## Task objective
Transcribe only what runs from the line including "Strategic Plan" through the last line of the entries, exactly as it appears.

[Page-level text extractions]
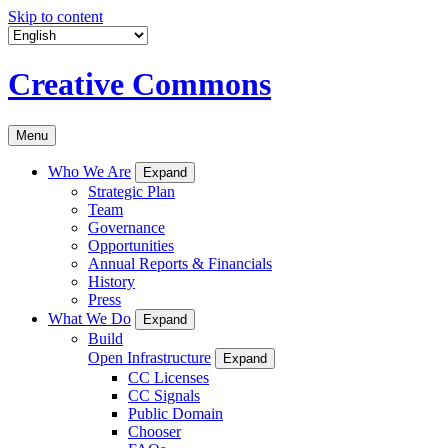
Skip to content
Creative Commons
Menu
Who We Are
Expand
Strategic Plan
Team
Governance
Opportunities
Annual Reports & Financials
History
Press
What We Do
Expand
Build
Open Infrastructure
Expand
CC Licenses
CC Signals
Public Domain
Chooser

## Exercise answer
Strategic Plan
Team
Governance
Opportunities
Annual Reports & Financials
History
Press
What We Do
Expand
Build
Open Infrastructure
Expand
CC Licenses
CC Signals
Public Domain
Chooser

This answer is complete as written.